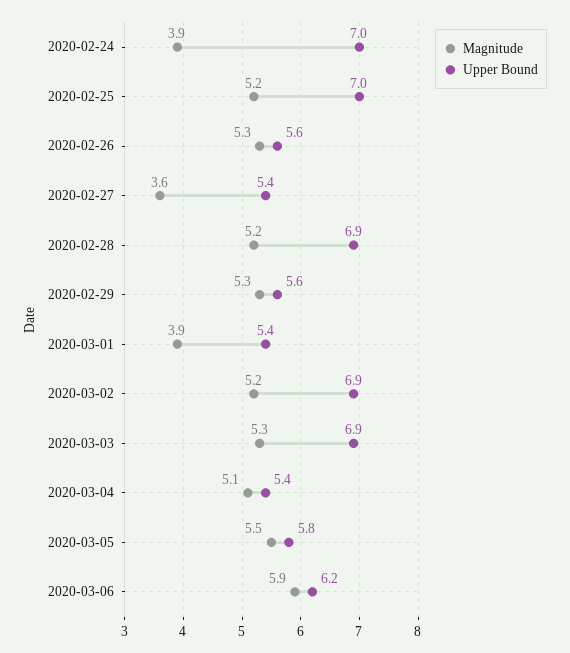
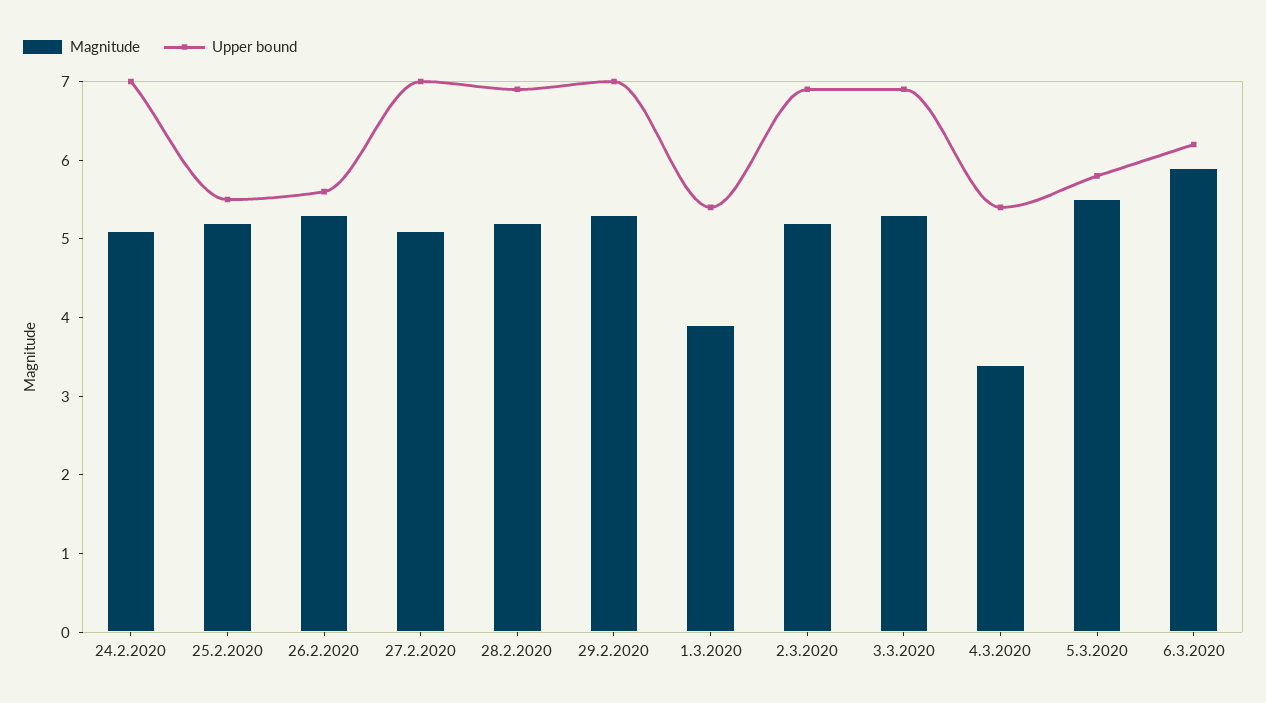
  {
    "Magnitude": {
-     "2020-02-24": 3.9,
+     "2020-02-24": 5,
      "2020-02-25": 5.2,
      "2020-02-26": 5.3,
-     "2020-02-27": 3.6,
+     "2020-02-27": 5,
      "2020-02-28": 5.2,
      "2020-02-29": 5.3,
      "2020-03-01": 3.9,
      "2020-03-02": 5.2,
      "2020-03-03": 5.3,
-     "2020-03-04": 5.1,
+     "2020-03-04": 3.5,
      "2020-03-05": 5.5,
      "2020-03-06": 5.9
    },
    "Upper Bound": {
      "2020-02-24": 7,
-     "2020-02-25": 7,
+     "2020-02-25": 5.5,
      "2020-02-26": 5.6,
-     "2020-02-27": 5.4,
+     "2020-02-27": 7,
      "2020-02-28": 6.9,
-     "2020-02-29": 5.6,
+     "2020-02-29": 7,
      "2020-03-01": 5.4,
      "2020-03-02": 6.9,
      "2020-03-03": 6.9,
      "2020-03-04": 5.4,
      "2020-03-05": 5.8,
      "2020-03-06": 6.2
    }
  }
_ _ _ _ _
_Task prompt_
Leave the images out and output the remaining material exactly as it stands.

_Answer to the problem_
  {
    "Magnitude": {
-     "2020-02-24": 3.9,
+     "2020-02-24": 5,
      "2020-02-25": 5.2,
      "2020-02-26": 5.3,
-     "2020-02-27": 3.6,
+     "2020-02-27": 5,
      "2020-02-28": 5.2,
      "2020-02-29": 5.3,
      "2020-03-01": 3.9,
      "2020-03-02": 5.2,
      "2020-03-03": 5.3,
-     "2020-03-04": 5.1,
+     "2020-03-04": 3.5,
      "2020-03-05": 5.5,
      "2020-03-06": 5.9
    },
    "Upper Bound": {
      "2020-02-24": 7,
-     "2020-02-25": 7,
+     "2020-02-25": 5.5,
      "2020-02-26": 5.6,
-     "2020-02-27": 5.4,
+     "2020-02-27": 7,
      "2020-02-28": 6.9,
-     "2020-02-29": 5.6,
+     "2020-02-29": 7,
      "2020-03-01": 5.4,
      "2020-03-02": 6.9,
      "2020-03-03": 6.9,
      "2020-03-04": 5.4,
      "2020-03-05": 5.8,
      "2020-03-06": 6.2
    }
  }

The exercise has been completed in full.